Die Einzelheiten des Vertragsabschlusses im Jahr 2007 kenne er nicht, so Haynes, soweit er aber wisse, habe die BAWAG bei Vertragsabschluss die Beschlüsse des Gemeinderates gekannt und sich darauf gestützt. Warum die BAWAG dann den Gemeinderatsbeschluss noch zweimal angefordert habe? Er wisse nicht, ob der Beschluss von Anfang an vorgelegen sei.

Die Stadt Linz sei als drittgrößte Stadt Österreichs natürlich ein wichtiger Kunde der BAWAG gewesen, so Haynes auf eine dementsprechende Frage. Warum die BAWAG das Konkurrenzangebot der Bank Austria so deutlich unterbieten habe können, könne er nicht sagen. Laut Richter Pablik hat die Stadt Linz die BAWAG vom Konkurrenzangebot der Bank Austria unterrichtet.

Keine Details wusste Haynes zum Umstand, dass der Linzer Finanzdirektor Penn im Februar der Einstufung der Stadt Linz durch die BAWAG als „professioneller Marktteilnehmer“ nicht zustimmten wollte. Wäre das ein Problem gewesen, wollte der Richter wissen. Die BAWAG drohte, das Geschäft dann aufzulösen, wenn er nicht akzeptiere. Linz sei als professioneller Marktteilnehmer eingestuft gewesen, so Haynes.

„Linz hat nicht reagiert“

Das Geschäft mit einem Streitwert von 417,7 Mio. Euro plus ZInsen sei für die BAWAG sehr wichtig. „Wir haben hier eine Transaktion, die nicht funktioniert, einen Kunden, der nicht bezahlt. Wir haben fünfzig Mal mit Linz kommuniziert, es wurde nicht reagiert. Die Stadt Linz hat nicht reagiert, sich Schaden zugefügt und Kosten geschaffen“, so Haynes.

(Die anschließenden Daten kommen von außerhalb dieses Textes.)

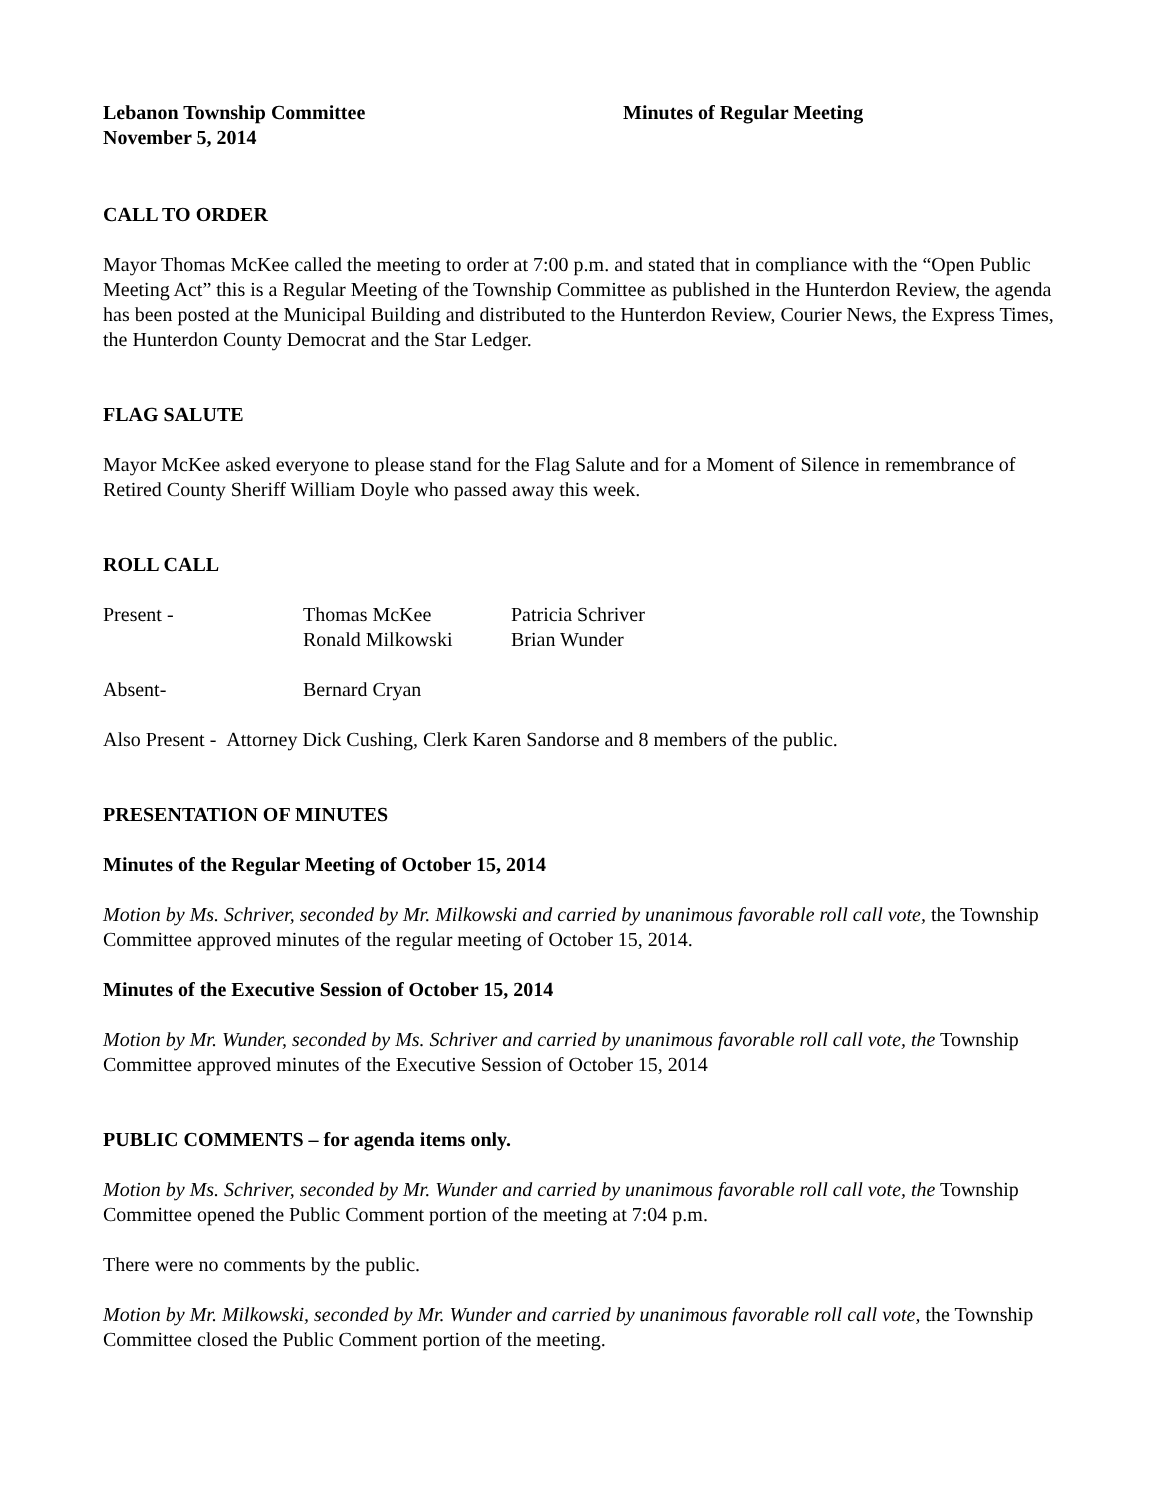Lebanon Township Committee
November 5, 2014
Minutes of Regular Meeting
CALL TO ORDER
Mayor Thomas McKee called the meeting to order at 7:00 p.m. and stated that in compliance with the “Open Public Meeting Act” this is a Regular Meeting of the Township Committee as published in the Hunterdon Review, the agenda has been posted at the Municipal Building and distributed to the Hunterdon Review, Courier News, the Express Times, the Hunterdon County Democrat and the Star Ledger.
FLAG SALUTE
Mayor McKee asked everyone to please stand for the Flag Salute and for a Moment of Silence in remembrance of Retired County Sheriff William Doyle who passed away this week.
ROLL CALL
Present -
Thomas McKee
Ronald Milkowski
Patricia Schriver
Brian Wunder
Absent-
Bernard Cryan
Also Present - Attorney Dick Cushing, Clerk Karen Sandorse and 8 members of the public.
PRESENTATION OF MINUTES
Minutes of the Regular Meeting of October 15, 2014
Motion by Ms. Schriver, seconded by Mr. Milkowski and carried by unanimous favorable roll call vote, the Township Committee approved minutes of the regular meeting of October 15, 2014.
Minutes of the Executive Session of October 15, 2014
Motion by Mr. Wunder, seconded by Ms. Schriver and carried by unanimous favorable roll call vote, the Township Committee approved minutes of the Executive Session of October 15, 2014
PUBLIC COMMENTS – for agenda items only.
Motion by Ms. Schriver, seconded by Mr. Wunder and carried by unanimous favorable roll call vote, the Township Committee opened the Public Comment portion of the meeting at 7:04 p.m.
There were no comments by the public.
Motion by Mr. Milkowski, seconded by Mr. Wunder and carried by unanimous favorable roll call vote, the Township Committee closed the Public Comment portion of the meeting.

Handelsgewinn von 3,6 Mio. Euro erlöst

Nicht beantworten wollte Haynes die Frage von Rechtsanwalt Aigner, wie hoch der Gewinn für die BAWAG wäre, wenn Linz heute alle Verpflichtungen aus dem Vertrag zahlen würde. „Ich bin heute hier, um die Kundenseite des Geschäfts zu beleuchten“, meinte Haynes, worauf ihn Richter Pablik darauf hinwies, dass er sich die Fragen nicht aussuchen könne. Bei Vertragsabschluss sei eine Verkaufsgebühr von 1,5 Mio. verrechnet worden, insgesamt sei am Tag, an dem die Transaktion abgeschlossen wurde, ein Handelsgewinn von 3,6 Mio. Euro erlöst worden, so Haynes.

Warum die BAWAG die ursprüngliche 25 Mio. Euro-Kreditlinie für die Stadt Linz nach der Finanzkrise auf 640 Mio. Euro erhöht hat, begründete Haynes mit der weltweiten Finanzkrise und damit, dass Linz nicht auf die bis dahin 20 Vorschläge reagiert hatte. „Wir haben nicht viele Kunden, die so groß sind, aber auch nicht viele Kunden, die ihre Verpflichtungen nicht erfüllen“, so Haynes. Ob dafür eine Genehmigung des Aufsichtsrates notwendig sei, müsse er selbst erst nachlesen.

Haynes selbst meinte, er sei mit den Grundsätzen „Sparsamkeit, Wirtschaftlichkeit und Zweckmäßigkeit“ nicht vertraut, aber seine Fachleute in der Bank. Zudem seien die Banken die am stärksten regulierte Branche.

Nochmalige Ladung für weitere Befragungen

Ob es für die BAWAG selbst möglich gewesen wäre, dasselbe Geschäft wie mit Linz als Kunde abzuschließen, wollte Haynes nicht beantworten. Das Risikoexposure des Geschäftes betrage das drei- bis vierfache des BAWAG-Bankbuches, so der Richter.

Die Befragung von Haynes wurde gegen 16:30 Uhr nach genau drei Stunden beendet. Richter Pablik kündigte an, ihn für weitere Befragungen nochmals laden zu wollen.